Question

A product costs the manufacturer ₹20 per unit. The demand function is given by p(x) = 1000-20x, then the quantity for maximum profit is:

• A. 25 units
• B. 50 units
• C. 49 units
• D. \(\frac{49}{2}\)

Answer 1

The Correct Option is D

To determine the quantity that maximizes profit, we first need to establish the profit function. Given the cost per unit to the manufacturer is ₹20, and the demand function is \(p(x) = 1000 - 20x\), the selling price per unit as a function of quantity \(x\) is \(p(x) = 1000 - 20x\).

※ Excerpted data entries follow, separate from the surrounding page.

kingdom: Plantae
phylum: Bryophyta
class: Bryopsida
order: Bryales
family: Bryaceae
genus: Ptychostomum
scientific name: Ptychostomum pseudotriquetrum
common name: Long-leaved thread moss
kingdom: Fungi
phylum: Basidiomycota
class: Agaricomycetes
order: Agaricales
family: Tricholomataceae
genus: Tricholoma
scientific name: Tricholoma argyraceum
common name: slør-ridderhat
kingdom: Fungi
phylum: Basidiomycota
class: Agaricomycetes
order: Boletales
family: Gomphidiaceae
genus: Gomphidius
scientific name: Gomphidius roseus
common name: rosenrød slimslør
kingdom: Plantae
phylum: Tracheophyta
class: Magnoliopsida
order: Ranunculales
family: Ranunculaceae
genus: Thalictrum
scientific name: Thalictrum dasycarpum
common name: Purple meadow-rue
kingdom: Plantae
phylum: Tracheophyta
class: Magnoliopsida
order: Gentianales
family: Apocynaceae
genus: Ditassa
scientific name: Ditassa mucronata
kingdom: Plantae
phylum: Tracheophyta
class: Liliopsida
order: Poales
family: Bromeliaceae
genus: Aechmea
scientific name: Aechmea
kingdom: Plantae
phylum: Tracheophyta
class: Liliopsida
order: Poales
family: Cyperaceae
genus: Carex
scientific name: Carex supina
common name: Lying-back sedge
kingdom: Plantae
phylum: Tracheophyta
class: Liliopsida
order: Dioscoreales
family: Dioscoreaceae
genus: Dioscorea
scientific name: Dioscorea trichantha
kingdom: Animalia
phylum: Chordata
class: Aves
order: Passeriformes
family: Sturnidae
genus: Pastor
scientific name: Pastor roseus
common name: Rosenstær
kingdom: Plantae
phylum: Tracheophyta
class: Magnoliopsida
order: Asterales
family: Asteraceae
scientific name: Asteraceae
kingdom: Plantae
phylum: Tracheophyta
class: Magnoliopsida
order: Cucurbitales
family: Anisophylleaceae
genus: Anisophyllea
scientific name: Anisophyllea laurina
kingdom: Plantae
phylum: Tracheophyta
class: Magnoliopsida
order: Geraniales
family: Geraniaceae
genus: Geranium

The revenue \(R(x)\) is given by the product of the price per unit and the quantity sold:

\[ R(x) = x \cdot p(x) = x(1000 - 20x) = 1000x - 20x^2 \]

The cost \(C(x)\) is the cost per unit multiplied by the quantity:

\[ C(x) = 20x \]

Thus, the profit \(P(x)\) is the difference between revenue and cost:

\[ P(x) = R(x) - C(x) = (1000x - 20x^2) - 20x = 1000x - 20x^2 - 20x = 980x - 20x^2 \]

The profit function is a quadratic function of the form \(ax^2 + bx + c\), where \(a = -20\), \(b = 980\), and \(c = 0\). The maximum profit occurs at the vertex of this parabola.

The vertex \(x\) of a parabola of the form \(ax^2 + bx + c\) is given by:

\[ x = -\frac{b}{2a} \]

Substituting the values:

\[ x = -\frac{980}{2 \times -20} = \frac{980}{40} = \frac{49}{2} \]

Therefore, the quantity for maximum profit is \(\frac{49}{2}\) units.